Given entries:
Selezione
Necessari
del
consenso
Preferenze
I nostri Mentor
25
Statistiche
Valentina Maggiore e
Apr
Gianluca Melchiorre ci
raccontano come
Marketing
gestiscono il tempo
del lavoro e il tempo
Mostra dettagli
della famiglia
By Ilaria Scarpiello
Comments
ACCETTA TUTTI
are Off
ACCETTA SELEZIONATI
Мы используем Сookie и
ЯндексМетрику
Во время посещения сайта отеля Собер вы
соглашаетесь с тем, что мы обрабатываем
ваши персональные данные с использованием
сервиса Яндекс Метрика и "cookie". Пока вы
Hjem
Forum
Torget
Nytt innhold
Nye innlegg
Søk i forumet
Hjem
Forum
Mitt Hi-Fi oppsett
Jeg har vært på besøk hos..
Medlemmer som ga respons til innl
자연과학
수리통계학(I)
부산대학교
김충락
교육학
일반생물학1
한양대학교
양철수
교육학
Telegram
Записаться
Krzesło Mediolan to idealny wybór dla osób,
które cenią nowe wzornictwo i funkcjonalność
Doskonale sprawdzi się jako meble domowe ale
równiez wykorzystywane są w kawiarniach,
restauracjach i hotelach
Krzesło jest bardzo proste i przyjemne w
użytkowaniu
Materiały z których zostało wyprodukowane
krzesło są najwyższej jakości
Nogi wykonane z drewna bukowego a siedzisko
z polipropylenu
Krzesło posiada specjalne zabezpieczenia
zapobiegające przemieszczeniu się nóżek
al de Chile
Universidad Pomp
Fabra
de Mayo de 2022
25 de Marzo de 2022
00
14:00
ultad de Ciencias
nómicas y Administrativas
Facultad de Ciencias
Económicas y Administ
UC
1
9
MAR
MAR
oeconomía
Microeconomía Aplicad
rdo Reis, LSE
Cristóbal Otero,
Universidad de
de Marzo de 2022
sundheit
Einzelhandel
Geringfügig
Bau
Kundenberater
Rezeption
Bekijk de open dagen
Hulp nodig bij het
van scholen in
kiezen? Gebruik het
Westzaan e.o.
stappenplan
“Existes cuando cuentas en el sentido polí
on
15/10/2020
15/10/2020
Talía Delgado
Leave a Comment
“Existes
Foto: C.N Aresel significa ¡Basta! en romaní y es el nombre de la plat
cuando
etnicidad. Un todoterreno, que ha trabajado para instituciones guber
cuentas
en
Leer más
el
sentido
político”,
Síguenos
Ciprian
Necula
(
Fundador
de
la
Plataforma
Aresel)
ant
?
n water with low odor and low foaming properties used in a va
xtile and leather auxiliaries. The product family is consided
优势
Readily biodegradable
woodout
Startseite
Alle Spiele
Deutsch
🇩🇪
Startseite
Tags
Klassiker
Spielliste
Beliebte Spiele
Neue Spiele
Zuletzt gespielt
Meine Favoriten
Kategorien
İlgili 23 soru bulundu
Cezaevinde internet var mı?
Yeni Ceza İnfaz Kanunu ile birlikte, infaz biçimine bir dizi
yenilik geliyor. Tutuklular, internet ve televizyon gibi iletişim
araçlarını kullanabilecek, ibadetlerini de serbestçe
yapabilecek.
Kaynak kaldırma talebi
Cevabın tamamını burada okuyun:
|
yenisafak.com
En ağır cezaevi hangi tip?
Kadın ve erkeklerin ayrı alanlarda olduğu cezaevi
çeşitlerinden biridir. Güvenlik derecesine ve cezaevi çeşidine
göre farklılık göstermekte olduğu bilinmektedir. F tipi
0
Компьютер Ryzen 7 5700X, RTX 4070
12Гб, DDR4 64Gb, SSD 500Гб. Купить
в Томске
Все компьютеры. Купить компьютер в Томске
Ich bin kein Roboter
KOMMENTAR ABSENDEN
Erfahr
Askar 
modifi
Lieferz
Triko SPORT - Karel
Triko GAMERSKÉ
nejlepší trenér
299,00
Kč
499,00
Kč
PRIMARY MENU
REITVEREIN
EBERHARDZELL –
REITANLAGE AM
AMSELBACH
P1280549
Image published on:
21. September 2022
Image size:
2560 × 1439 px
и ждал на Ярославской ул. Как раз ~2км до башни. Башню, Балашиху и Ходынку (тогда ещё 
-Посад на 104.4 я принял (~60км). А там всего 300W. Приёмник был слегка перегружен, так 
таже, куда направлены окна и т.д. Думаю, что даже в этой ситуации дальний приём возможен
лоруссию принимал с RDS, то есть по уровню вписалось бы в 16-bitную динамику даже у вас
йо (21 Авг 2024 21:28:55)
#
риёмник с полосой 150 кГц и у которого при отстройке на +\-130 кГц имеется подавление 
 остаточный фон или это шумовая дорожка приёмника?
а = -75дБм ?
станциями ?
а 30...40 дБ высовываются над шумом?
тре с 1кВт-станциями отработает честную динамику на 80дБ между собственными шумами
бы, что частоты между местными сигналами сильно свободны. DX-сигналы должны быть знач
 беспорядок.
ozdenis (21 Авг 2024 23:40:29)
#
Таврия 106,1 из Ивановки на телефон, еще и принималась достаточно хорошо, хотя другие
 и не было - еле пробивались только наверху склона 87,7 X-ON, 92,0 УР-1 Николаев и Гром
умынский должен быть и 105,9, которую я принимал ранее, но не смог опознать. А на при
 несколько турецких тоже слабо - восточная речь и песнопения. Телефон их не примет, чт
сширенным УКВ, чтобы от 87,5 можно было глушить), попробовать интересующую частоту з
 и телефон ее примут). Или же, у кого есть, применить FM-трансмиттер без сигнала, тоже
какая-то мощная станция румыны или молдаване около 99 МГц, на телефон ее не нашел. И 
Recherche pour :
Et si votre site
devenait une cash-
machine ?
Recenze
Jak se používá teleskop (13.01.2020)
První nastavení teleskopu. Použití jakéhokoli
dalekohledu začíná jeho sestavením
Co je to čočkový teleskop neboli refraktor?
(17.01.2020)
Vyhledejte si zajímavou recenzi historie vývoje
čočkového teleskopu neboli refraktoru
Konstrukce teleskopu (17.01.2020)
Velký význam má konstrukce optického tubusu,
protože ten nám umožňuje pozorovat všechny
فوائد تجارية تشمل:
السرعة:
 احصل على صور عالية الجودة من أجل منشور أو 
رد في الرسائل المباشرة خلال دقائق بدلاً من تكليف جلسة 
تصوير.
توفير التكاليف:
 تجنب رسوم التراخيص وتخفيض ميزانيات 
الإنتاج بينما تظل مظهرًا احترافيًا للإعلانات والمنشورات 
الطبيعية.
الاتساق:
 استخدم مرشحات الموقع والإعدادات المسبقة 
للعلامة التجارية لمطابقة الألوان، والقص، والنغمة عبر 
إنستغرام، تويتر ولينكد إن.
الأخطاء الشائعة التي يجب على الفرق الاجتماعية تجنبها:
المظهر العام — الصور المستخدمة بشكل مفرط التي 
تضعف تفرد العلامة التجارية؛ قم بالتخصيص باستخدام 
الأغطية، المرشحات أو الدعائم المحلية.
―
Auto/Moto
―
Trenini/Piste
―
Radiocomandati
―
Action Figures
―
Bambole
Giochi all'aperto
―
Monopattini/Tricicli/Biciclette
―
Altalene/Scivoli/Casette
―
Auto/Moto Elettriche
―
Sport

Goal of the exercise: How many lines in the records contain the string "olduğu"? Reply with the number only.

Output of the exercise: 2